### Task list
a – Shorten the paragraph beginning "Now let's imagine" in the excerpt on interleaving two tasks, keeping its main facts.
b – Write the next part of the excerpt on interleaving two tasks, picking up right after its last line.
-- Document excerpt follows --
Now let's imagine that I want to execute two complex tasks concurrently, each broken up into chunks. I do this simply by interleaving the two tasks, as illustrated in Figure 3.

Figure 3. Two tasks interleaved

I can implement this strategy as follows:

    Runnable[] first_task = new Runnable[]
    {
        new Runnable(){ public void run(){  /* do task 1, chunk 1 here */ } },
        new Runnable(){ public void run(){  /* do task 1, chunk 2 here */ } },
        new Runnable(){ public void run(){  /* do task 1, chunk 3 here */ } },
        new Runnable(){ public void run(){  /* do task 1, chunk 4 here */ } },
    };
    Runnable[] second_task = new Runnable[]
    {
        new Runnable(){ public void run(){  /* do task 2, chunk 1 here */ } },
        new Runnable(){ public void run(){  /* do task 2, chunk 2 here */ } },
        new Runnable(){ public void run(){  /* do task 2, chunk 3 here */ } },
        new Runnable(){ public void run(){  /* do task 2, chunk 4 here */ } },
    };
    for( int i = 0; i < first_task.length; ++i )
-- Document excerpt concluded --
-- Supplied material follows --
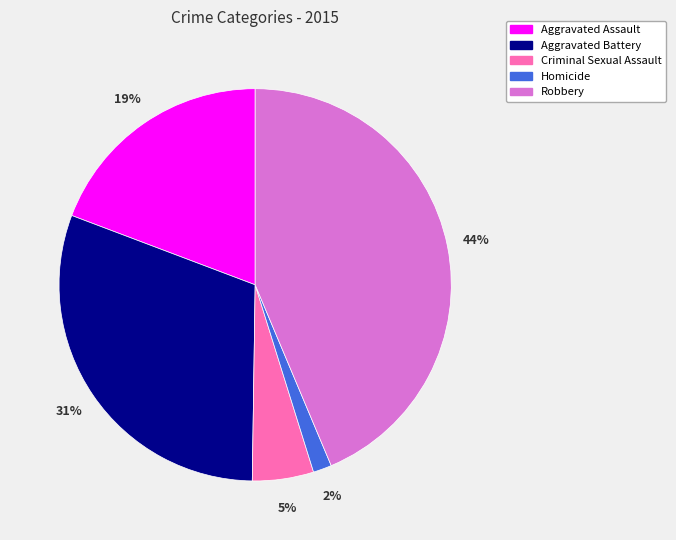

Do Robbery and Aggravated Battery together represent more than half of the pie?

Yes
-- Supplied material concluded --
-- Supplied material follows --
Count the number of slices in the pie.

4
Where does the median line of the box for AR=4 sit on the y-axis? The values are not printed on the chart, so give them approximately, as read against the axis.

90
-- Supplied material concluded --
### Set of answers
a – Two complex tasks, each split into chunks, can run concurrently by interleaving them, as Figure 3 shows.

b –
    {   first_task[i].run();
        second_task[i].run();
        Thread.getCurrentThread().yield();
    }


The foregoing example isn't a particularly good general strategy because the loop has to know individually about each array, but I can also merge the two arrays into one large array before entering the loop: 

    Runnable[] both_tasks = new Runnable[]
    {
        new Runnable(){ public void run(){  /* do task 1, chunk 1 here */ } },
        new Runnable(){ public void run(){  /* do task 2, chunk 1 here */ } },
        new Runnable(){ public void run(){  /* do task 1, chunk 2 here */ } },
        new Runnable(){ public void run(){  /* do task 2, chunk 2 here */ } },
        new Runnable(){ public void run(){  /* do task 1, chunk 3 here */ } },
        new Runnable(){ public void run(){  /* do task 2, chunk 3 here */ } },
        new Runnable(){ public void run(){  /* do task 1, chunk 4 here */ } },
        new Runnable(){ public void run(){  /* do task 2, chunk 4 here */ } },
    };
    for( int i = 0; i < first_task.length; ++i )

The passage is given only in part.